In an advantageous improvement of the above-mentioned embodiment, the compensation pressure chamber and the second closing pressure chamber can be connected via a check valve to a fuel supply. The check valve is oriented so that the check valve opens when there is negative pressure in the compensation pressure chamber and in the second closing pressure chamber and closes when there is excess pressure in the compensation pressure chamber and in the second closing pressure chamber. This additional measure can compensate for leakage losses which can preferably be produced when the valve member is opened and the pressure compensation takes place via the second closing pressure chamber and the compensation pressure chamber.
According to a particularly advantageous embodiment, a fuel network can be provided which has a fuel pressure source whose pressure is greater than the ambient pressure and less than the pressure of the high-pressure fuel source.
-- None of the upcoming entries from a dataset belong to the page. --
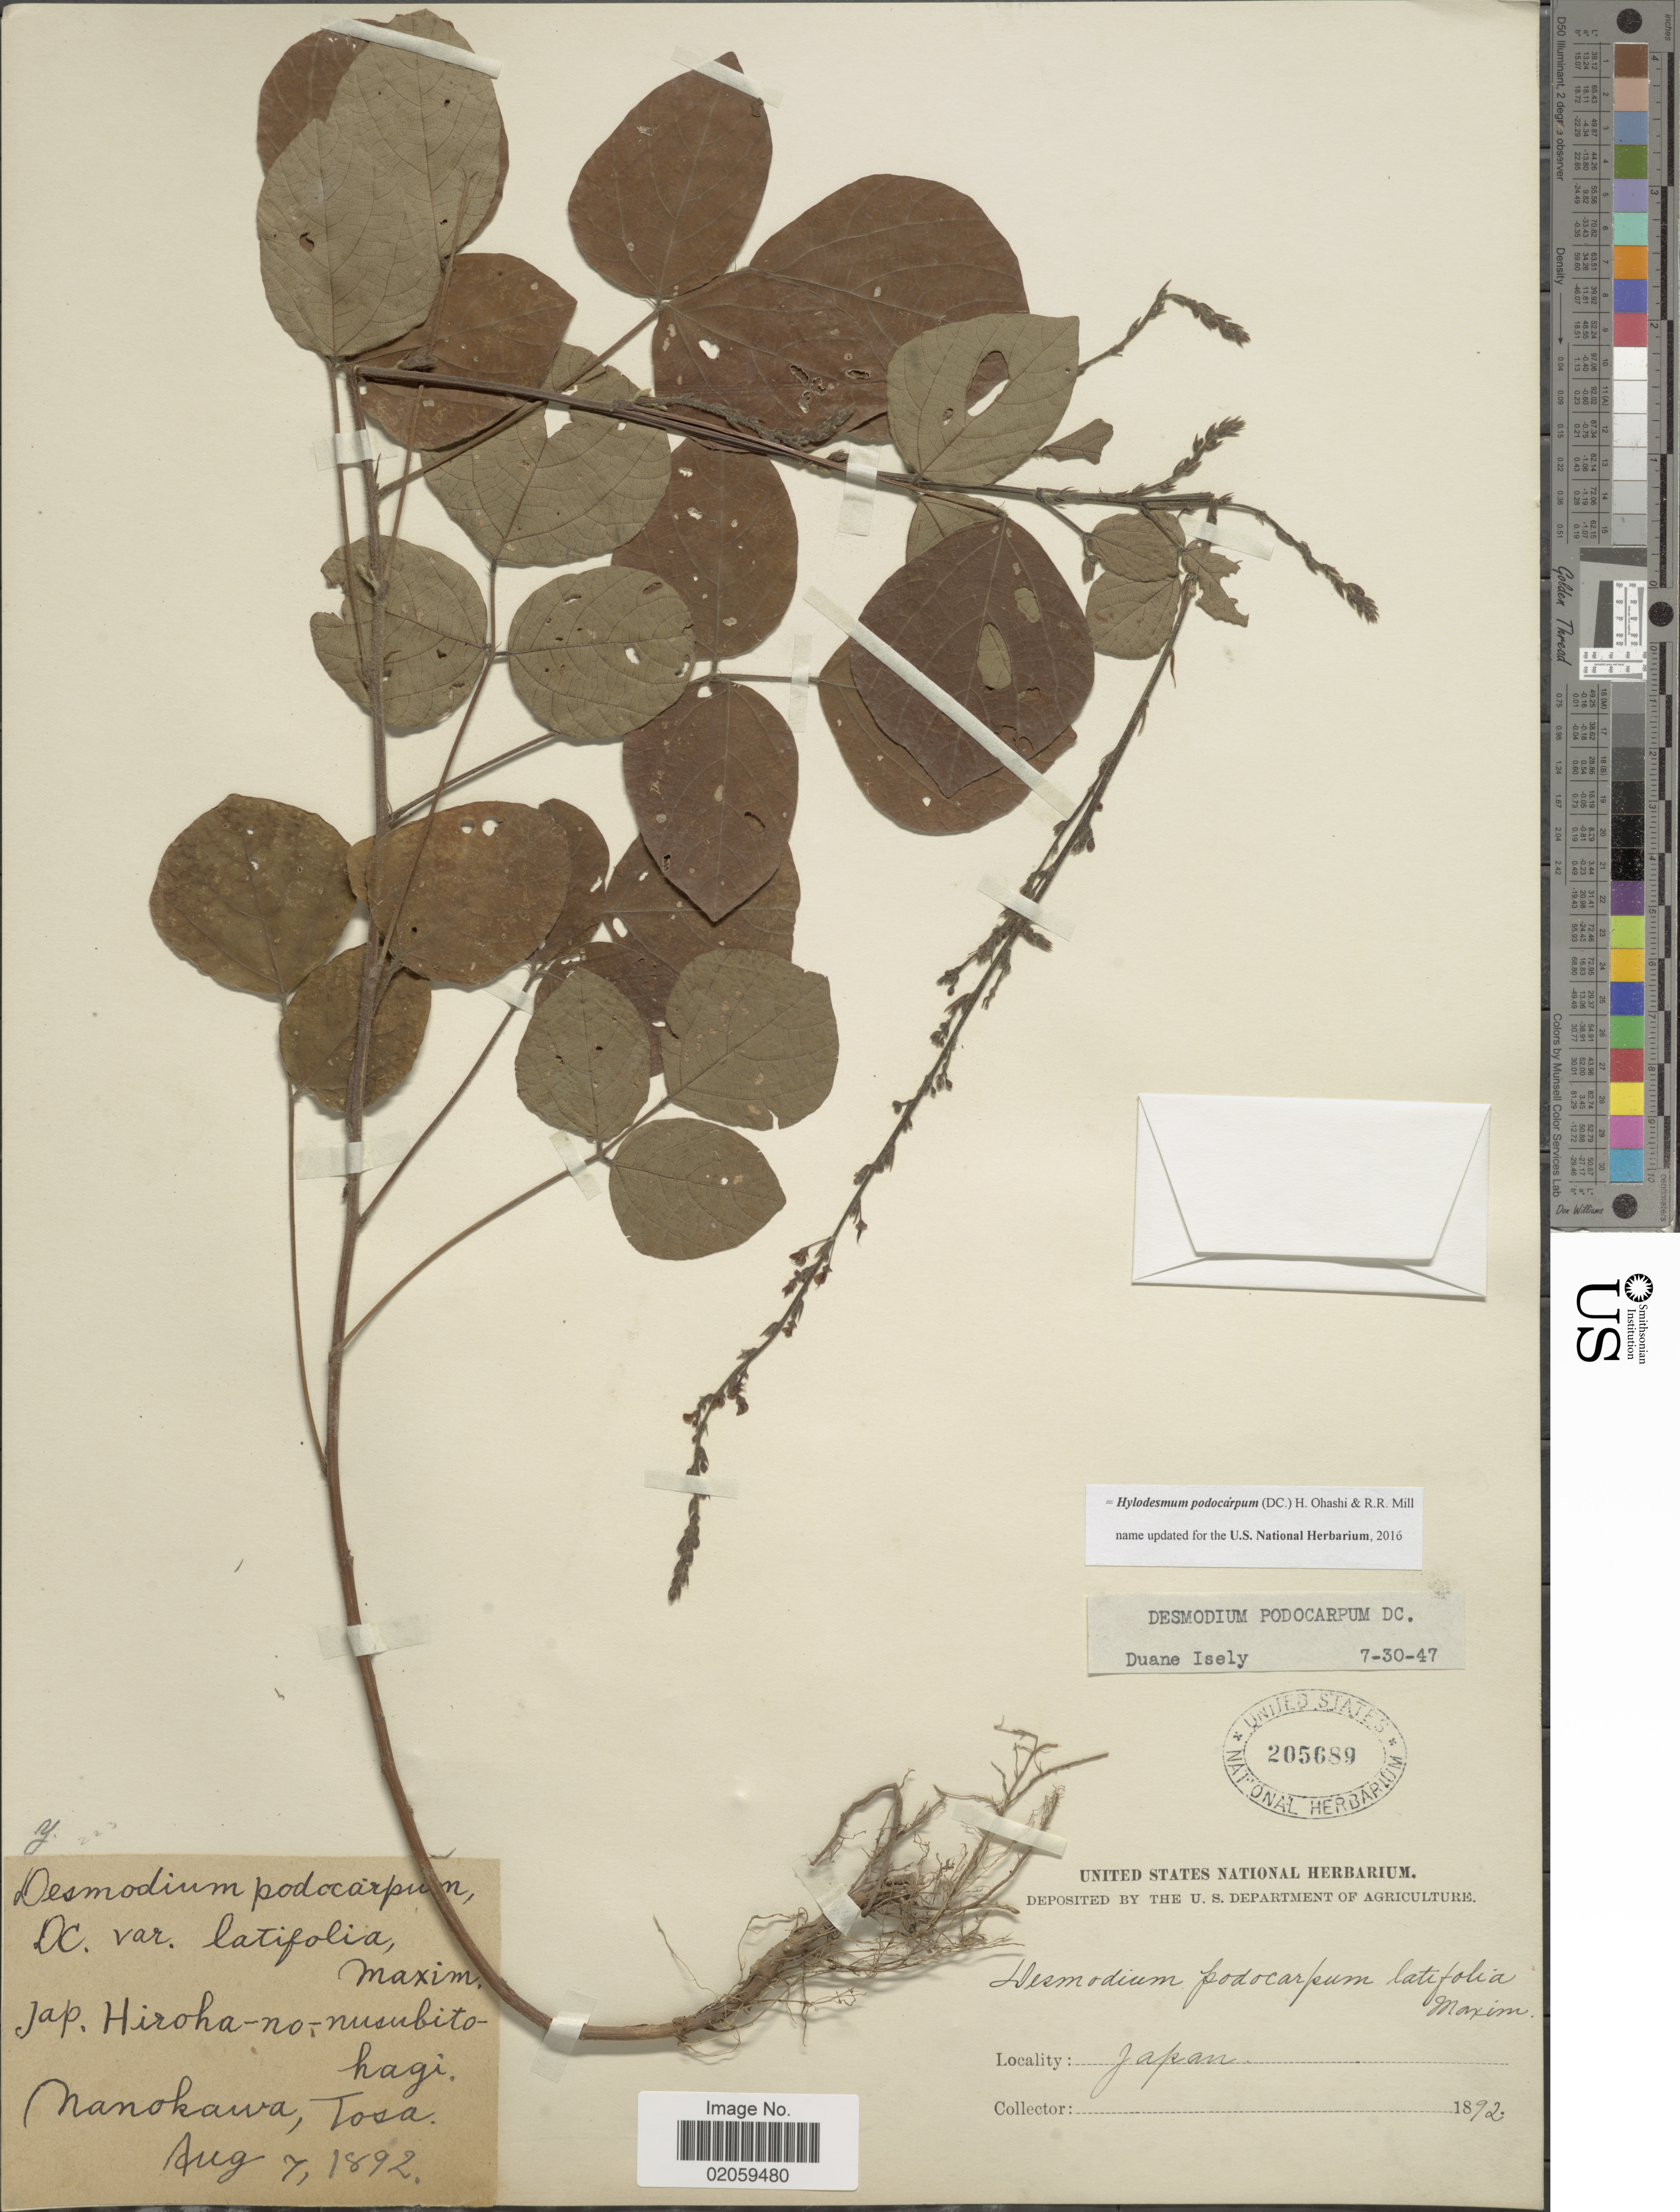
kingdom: Plantae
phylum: Tracheophyta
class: Magnoliopsida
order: Fabales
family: Fabaceae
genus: Hylodesmum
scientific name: Hylodesmum podocarpum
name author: (DC.) H. Ohashi & R.R. Mill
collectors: U.S. National Herbarium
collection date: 1892-08-07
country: Japan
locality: Nanokawa, Tosa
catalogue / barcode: US 205689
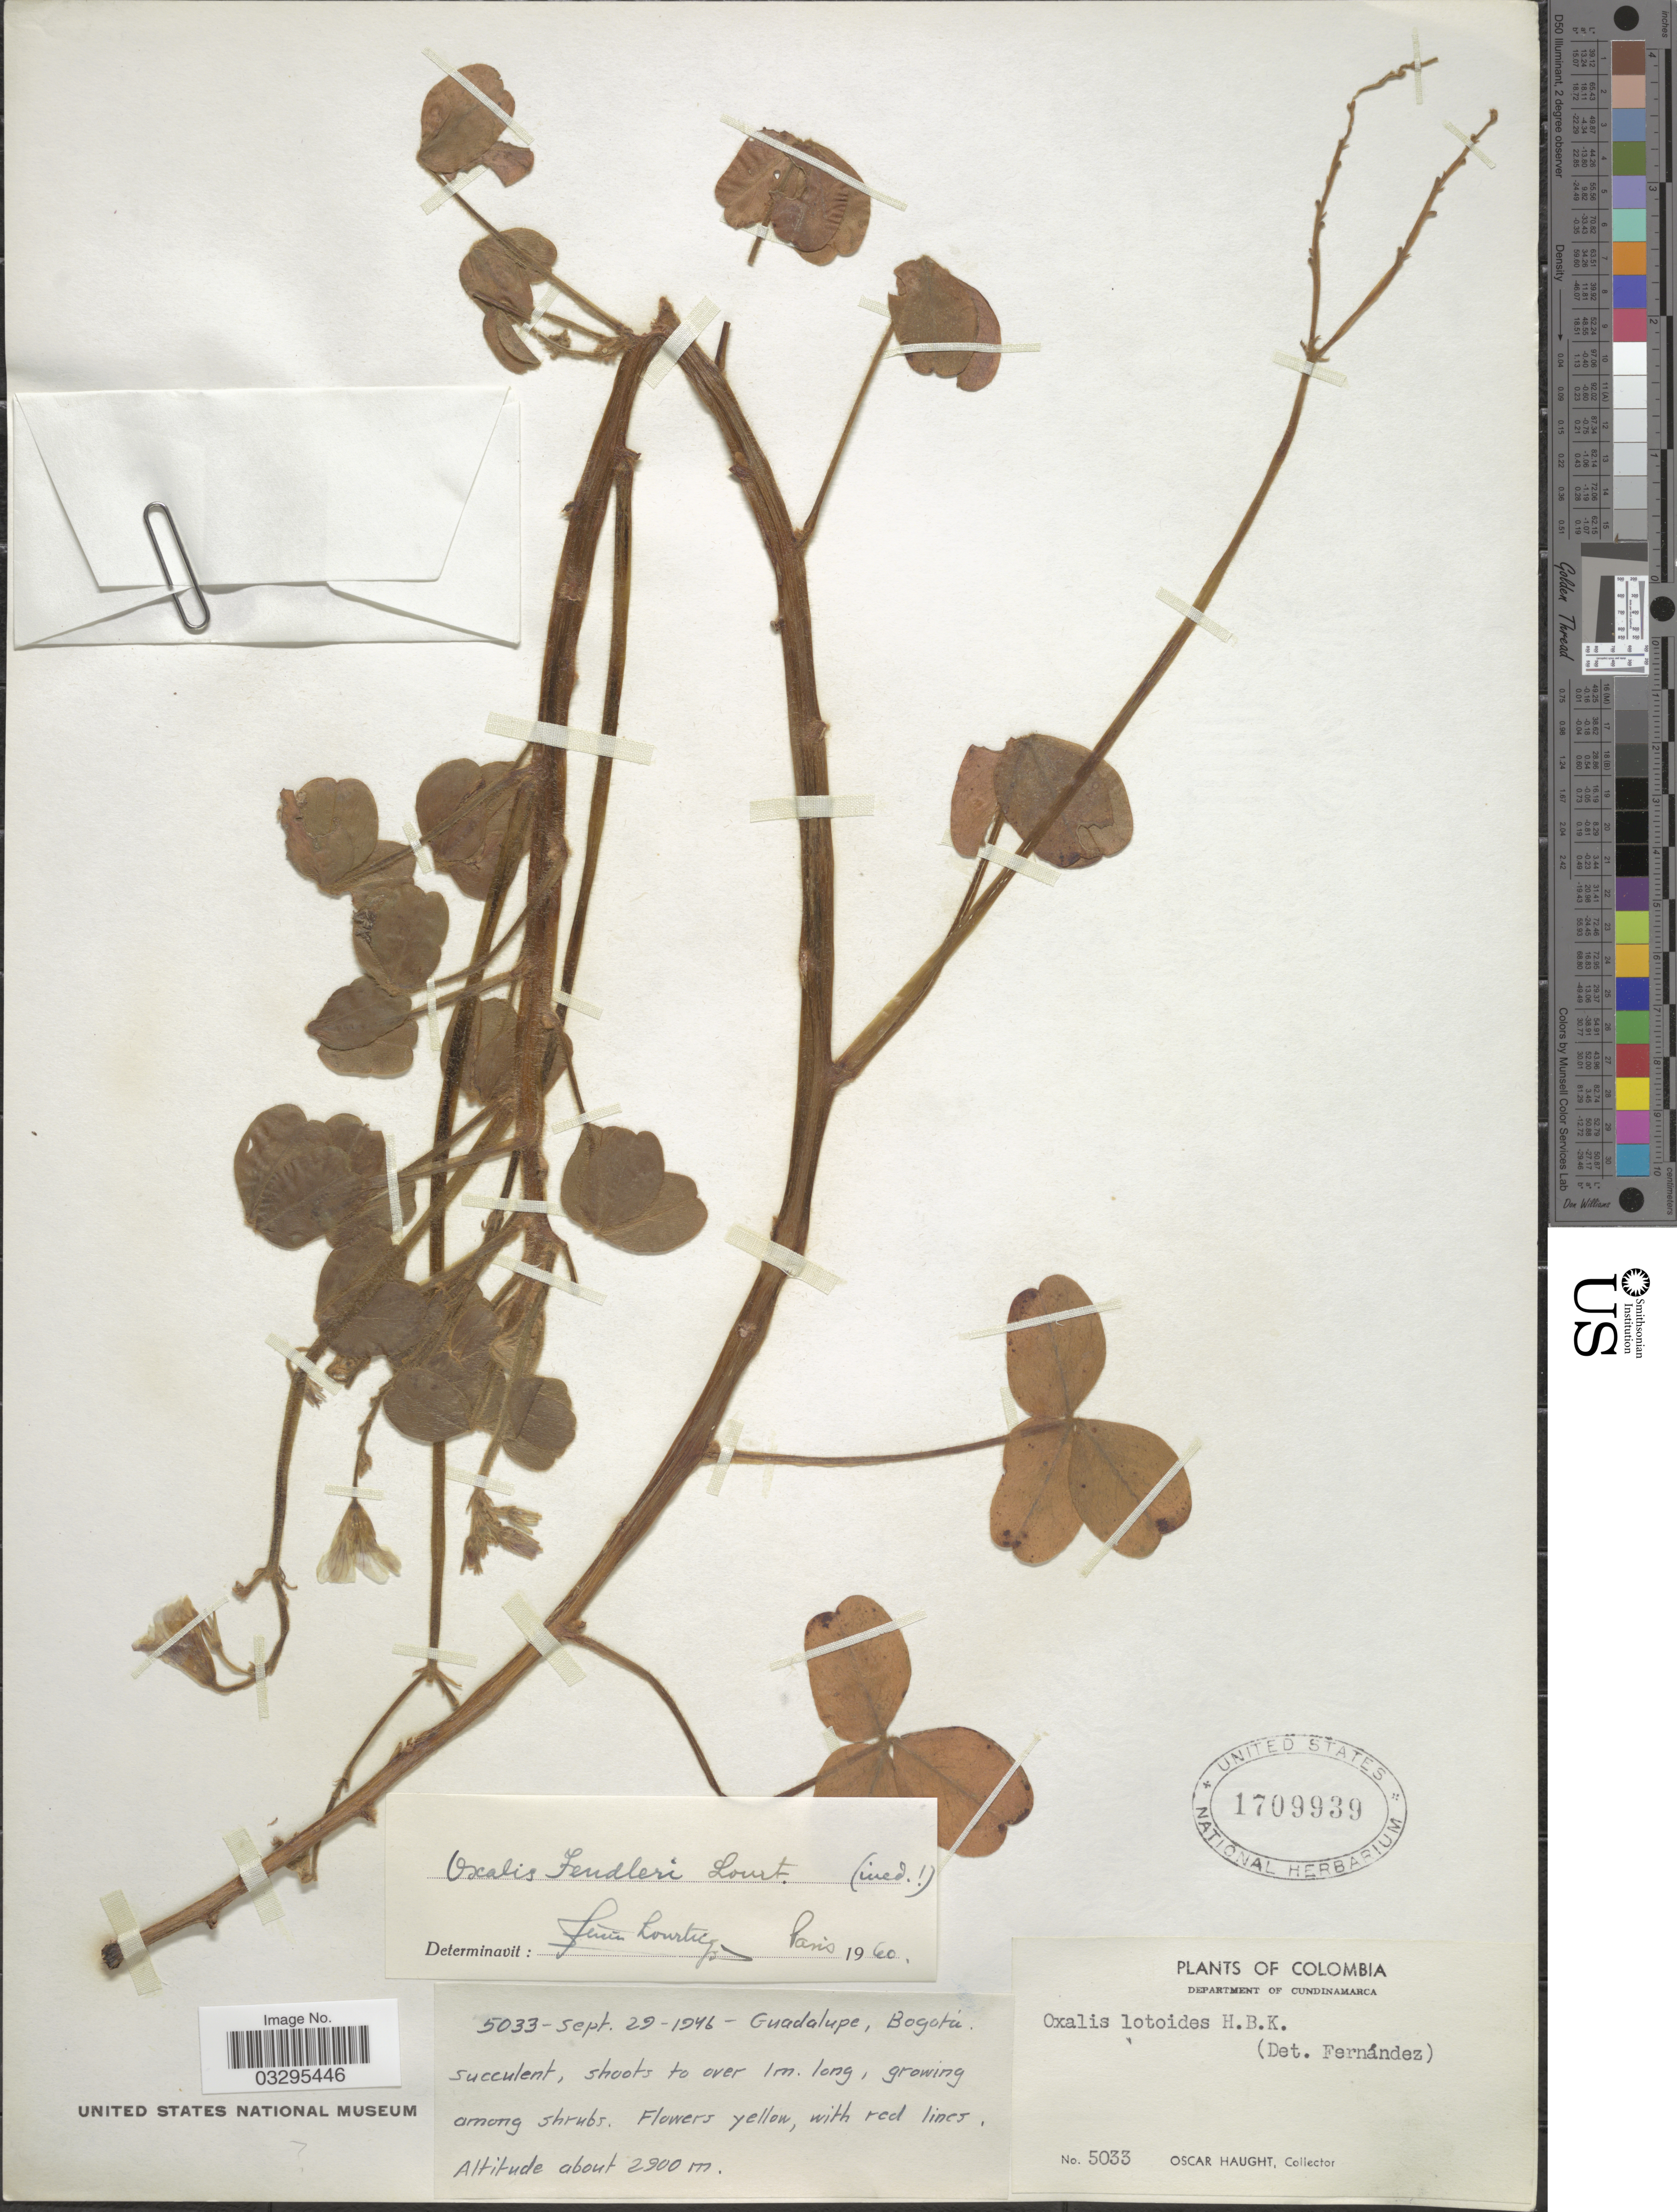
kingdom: Plantae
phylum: Tracheophyta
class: Magnoliopsida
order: Oxalidales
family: Oxalidaceae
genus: Oxalis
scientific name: Oxalis fendleri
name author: Lourteig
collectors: O. Haught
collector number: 5033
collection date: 1946-09-29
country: Colombia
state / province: Cundinamarca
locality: Department of Cundinamarca. Guadalupe.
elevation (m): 2900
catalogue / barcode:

This fuel network has at least one pressure chamber, which is disposed against an axially adjustable element of the fuel injection valve, axially between a high-pressure region embodied against this element and a low-pressure region embodied against this element. This measure considerably reduces the pressure differential between the respective high-pressure region and low-pressure region by constituting a series of stages. In this connection, the pressure differential between the high-pressure region and the pressure chamber constitutes a first stage and the pressure differential between the pressure chamber and the low-pressure region constitutes a second stage. This results in the fact that considerably smaller leaks occur. At the pressures and adjusting speeds that occur in a fuel injection valve, leaks can trigger cavitations, which lead to damage to the valve member or to the fuel injection valve.
Other important features and advantages of the fuel injection valve according to the invention ensue from the claims, the drawing, and the accompanying Fig. description in conjunction with the drawing.